• _What this task involves_:
After finding the line with "M978,174L1031,209L998,258L946,223Z" in the entries below, retype exactly each line from there through the line with "M2210,243L2277,268L2267,296L2247,289L2240,310L2192,292Z", including that final line.

*** Opening of Provided records ***

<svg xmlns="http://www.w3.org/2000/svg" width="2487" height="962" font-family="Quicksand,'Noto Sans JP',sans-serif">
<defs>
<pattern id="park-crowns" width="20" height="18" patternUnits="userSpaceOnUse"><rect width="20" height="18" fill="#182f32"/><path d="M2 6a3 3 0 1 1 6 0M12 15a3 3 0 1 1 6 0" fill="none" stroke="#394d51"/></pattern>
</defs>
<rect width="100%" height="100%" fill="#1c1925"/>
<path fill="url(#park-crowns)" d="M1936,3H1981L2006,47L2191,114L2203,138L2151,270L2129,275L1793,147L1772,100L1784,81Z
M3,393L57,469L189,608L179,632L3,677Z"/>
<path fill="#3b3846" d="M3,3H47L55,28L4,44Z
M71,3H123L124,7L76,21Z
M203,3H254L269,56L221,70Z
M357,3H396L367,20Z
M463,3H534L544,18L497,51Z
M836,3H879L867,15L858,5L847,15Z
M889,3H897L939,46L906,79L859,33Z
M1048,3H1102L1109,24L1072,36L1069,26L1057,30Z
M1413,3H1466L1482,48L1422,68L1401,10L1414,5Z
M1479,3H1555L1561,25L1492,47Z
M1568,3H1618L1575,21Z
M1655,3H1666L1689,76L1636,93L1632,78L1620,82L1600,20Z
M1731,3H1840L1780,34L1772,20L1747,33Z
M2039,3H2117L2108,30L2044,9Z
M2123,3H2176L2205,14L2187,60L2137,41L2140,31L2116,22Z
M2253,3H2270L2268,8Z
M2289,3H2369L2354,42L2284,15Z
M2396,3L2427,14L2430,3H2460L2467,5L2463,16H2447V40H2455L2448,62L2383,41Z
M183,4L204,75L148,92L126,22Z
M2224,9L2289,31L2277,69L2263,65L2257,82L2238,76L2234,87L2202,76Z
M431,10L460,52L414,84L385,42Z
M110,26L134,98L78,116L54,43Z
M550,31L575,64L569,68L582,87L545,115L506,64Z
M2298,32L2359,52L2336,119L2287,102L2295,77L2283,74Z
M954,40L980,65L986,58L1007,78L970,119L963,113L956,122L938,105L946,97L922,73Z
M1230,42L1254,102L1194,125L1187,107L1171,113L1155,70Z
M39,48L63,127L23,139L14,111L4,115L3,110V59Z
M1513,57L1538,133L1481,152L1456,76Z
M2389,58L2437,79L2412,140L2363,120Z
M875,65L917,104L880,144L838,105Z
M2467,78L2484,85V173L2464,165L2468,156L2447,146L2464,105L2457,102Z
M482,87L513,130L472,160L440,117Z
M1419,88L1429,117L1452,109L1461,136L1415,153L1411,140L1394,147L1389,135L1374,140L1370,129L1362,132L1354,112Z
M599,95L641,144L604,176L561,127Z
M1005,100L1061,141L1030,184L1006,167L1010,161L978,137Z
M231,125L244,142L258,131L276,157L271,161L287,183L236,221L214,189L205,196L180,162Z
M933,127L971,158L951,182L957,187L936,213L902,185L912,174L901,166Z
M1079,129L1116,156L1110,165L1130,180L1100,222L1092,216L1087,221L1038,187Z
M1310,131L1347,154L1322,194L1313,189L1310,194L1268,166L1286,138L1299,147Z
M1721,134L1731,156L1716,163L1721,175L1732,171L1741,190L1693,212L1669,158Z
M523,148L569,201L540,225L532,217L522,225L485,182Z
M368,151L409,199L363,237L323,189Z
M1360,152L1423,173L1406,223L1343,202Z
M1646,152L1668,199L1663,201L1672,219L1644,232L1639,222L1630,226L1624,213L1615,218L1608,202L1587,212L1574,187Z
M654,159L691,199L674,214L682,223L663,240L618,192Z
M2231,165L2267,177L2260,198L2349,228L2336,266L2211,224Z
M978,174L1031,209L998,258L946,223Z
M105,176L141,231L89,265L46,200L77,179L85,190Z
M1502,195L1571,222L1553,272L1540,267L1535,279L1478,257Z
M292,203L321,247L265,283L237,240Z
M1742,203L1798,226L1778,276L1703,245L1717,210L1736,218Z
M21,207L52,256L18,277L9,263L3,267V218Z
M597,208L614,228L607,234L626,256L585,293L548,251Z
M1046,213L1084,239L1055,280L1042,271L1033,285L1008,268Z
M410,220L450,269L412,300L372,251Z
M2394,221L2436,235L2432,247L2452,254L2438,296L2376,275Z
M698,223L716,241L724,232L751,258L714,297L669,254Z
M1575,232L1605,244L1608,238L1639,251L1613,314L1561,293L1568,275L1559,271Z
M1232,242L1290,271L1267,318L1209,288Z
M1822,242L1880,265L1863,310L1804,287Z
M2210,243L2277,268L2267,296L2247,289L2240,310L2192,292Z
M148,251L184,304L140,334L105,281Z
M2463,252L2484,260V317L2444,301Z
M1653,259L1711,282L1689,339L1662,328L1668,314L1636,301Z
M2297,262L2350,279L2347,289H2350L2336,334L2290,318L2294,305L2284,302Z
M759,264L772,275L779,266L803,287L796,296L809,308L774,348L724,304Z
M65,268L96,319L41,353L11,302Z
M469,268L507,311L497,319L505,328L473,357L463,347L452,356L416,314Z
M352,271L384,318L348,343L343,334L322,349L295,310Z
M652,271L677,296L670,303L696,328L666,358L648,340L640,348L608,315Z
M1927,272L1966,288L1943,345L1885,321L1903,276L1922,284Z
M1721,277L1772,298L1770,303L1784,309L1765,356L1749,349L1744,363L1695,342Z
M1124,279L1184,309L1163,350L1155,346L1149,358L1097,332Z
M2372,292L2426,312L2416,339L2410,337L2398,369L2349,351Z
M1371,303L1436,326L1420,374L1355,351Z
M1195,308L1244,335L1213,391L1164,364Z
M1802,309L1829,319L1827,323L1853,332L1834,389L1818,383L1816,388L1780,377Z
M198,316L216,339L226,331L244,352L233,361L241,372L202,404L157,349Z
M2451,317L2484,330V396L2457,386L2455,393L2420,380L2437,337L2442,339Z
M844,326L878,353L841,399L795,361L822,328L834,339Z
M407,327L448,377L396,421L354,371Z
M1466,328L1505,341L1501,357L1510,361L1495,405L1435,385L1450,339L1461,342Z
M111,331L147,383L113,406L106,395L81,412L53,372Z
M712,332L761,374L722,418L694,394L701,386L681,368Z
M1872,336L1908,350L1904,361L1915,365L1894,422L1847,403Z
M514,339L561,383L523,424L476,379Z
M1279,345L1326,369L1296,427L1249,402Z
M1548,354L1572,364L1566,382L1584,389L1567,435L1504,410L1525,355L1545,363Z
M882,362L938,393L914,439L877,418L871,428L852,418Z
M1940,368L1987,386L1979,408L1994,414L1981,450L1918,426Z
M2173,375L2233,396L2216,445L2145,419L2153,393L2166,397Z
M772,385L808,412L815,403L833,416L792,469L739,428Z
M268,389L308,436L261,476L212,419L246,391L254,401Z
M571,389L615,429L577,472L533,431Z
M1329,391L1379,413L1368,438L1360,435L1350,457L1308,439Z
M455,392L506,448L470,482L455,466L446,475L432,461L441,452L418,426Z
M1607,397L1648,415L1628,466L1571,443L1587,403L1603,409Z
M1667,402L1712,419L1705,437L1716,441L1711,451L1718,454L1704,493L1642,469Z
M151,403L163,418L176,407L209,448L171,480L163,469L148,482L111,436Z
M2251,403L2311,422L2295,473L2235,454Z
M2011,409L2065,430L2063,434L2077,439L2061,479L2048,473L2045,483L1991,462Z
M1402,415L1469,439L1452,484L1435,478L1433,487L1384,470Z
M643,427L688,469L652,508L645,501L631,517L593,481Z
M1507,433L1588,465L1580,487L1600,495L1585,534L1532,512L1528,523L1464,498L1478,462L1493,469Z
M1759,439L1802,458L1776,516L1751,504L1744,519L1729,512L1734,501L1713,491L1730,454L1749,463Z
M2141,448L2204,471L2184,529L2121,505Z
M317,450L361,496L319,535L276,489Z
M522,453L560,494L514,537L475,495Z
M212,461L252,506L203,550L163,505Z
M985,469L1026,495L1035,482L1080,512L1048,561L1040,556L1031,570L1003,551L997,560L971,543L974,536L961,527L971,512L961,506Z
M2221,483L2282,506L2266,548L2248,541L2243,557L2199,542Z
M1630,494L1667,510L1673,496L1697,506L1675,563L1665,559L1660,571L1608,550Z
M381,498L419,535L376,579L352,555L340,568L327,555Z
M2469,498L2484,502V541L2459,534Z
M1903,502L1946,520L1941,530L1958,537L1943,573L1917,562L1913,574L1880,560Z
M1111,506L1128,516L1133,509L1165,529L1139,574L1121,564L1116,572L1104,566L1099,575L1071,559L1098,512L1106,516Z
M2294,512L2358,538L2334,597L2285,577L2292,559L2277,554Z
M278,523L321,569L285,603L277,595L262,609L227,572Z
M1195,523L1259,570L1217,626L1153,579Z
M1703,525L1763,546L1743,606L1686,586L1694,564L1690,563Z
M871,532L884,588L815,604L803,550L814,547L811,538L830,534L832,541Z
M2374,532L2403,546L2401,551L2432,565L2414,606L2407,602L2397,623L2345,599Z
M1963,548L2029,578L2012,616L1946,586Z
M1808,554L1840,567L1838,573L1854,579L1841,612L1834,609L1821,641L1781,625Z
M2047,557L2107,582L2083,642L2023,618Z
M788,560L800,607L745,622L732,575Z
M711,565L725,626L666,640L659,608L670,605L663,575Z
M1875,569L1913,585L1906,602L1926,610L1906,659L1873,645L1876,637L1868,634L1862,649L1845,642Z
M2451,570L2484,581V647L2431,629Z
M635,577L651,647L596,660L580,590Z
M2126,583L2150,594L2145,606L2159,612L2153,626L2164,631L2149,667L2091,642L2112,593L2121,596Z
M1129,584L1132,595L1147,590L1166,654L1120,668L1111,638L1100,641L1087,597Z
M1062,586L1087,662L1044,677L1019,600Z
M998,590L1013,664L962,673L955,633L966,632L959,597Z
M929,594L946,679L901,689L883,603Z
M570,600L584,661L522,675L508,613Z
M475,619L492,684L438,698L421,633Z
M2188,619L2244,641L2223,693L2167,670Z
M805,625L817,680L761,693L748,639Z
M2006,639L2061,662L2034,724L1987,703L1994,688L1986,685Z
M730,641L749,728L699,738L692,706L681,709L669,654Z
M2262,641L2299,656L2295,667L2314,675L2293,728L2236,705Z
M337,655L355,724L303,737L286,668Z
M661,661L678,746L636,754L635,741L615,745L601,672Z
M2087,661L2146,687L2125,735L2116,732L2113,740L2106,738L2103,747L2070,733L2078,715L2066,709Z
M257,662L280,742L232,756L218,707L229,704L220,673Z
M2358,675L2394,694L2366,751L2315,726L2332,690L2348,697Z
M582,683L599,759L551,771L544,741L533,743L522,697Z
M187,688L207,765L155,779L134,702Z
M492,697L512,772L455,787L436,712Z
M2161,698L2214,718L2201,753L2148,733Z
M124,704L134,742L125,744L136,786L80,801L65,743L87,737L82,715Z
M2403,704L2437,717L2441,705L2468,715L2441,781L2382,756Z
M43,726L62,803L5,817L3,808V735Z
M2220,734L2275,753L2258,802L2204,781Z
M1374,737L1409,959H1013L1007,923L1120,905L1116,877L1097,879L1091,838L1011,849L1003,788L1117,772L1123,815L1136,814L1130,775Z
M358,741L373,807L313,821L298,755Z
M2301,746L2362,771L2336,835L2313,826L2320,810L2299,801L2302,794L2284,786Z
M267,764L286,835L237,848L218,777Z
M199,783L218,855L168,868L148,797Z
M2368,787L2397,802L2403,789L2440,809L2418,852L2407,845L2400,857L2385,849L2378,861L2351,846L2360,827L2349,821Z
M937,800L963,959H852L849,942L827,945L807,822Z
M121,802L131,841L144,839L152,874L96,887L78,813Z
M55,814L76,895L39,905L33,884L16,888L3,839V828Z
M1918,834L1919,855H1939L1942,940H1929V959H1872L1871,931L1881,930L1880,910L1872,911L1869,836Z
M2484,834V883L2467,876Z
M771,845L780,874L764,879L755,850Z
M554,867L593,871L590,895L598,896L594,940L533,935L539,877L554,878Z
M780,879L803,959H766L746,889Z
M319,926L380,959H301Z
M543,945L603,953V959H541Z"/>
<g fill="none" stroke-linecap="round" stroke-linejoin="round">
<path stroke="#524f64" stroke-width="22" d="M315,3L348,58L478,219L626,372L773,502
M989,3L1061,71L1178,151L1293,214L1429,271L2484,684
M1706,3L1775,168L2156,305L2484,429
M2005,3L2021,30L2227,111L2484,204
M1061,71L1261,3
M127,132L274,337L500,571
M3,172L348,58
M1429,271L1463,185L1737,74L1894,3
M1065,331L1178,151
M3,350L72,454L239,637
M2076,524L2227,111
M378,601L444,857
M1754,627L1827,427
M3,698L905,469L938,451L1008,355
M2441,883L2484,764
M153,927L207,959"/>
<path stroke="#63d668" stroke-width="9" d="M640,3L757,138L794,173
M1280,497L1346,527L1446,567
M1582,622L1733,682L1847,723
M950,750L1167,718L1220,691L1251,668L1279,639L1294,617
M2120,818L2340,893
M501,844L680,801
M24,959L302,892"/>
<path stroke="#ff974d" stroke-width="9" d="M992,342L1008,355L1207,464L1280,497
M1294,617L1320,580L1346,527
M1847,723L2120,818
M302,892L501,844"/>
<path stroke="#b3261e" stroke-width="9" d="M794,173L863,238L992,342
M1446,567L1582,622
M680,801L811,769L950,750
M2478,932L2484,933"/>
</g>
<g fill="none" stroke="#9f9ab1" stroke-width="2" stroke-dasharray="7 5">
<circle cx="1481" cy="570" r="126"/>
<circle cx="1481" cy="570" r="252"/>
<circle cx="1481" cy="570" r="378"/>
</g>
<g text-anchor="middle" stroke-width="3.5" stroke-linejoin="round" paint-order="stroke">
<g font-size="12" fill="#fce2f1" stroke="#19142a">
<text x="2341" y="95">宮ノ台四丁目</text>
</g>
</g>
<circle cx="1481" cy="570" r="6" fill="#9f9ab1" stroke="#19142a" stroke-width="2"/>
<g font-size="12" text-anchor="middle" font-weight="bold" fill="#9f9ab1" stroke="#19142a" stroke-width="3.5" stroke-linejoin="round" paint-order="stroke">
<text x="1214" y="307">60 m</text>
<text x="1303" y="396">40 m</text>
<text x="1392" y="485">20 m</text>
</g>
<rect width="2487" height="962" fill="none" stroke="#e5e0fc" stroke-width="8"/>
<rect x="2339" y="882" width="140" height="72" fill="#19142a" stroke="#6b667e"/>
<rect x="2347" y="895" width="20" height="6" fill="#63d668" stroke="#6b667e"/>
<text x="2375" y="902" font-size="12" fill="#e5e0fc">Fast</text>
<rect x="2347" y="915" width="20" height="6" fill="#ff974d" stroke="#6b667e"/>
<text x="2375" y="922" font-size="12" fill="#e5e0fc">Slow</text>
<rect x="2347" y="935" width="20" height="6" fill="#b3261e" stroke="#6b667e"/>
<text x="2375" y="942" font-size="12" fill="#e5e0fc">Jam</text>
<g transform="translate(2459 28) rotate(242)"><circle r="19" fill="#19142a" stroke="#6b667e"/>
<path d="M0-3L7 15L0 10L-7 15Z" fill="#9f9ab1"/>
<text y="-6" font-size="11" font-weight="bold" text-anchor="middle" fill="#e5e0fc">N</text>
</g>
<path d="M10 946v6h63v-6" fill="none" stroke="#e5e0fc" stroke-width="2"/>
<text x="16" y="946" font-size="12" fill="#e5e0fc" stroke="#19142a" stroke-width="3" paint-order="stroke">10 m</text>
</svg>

*** Close of Provided records ***

• _Written response_:
M978,174L1031,209L998,258L946,223Z
M105,176L141,231L89,265L46,200L77,179L85,190Z
M1502,195L1571,222L1553,272L1540,267L1535,279L1478,257Z
M292,203L321,247L265,283L237,240Z
M1742,203L1798,226L1778,276L1703,245L1717,210L1736,218Z
M21,207L52,256L18,277L9,263L3,267V218Z
M597,208L614,228L607,234L626,256L585,293L548,251Z
M1046,213L1084,239L1055,280L1042,271L1033,285L1008,268Z
M410,220L450,269L412,300L372,251Z
M2394,221L2436,235L2432,247L2452,254L2438,296L2376,275Z
M698,223L716,241L724,232L751,258L714,297L669,254Z
M1575,232L1605,244L1608,238L1639,251L1613,314L1561,293L1568,275L1559,271Z
M1232,242L1290,271L1267,318L1209,288Z
M1822,242L1880,265L1863,310L1804,287Z
M2210,243L2277,268L2267,296L2247,289L2240,310L2192,292Z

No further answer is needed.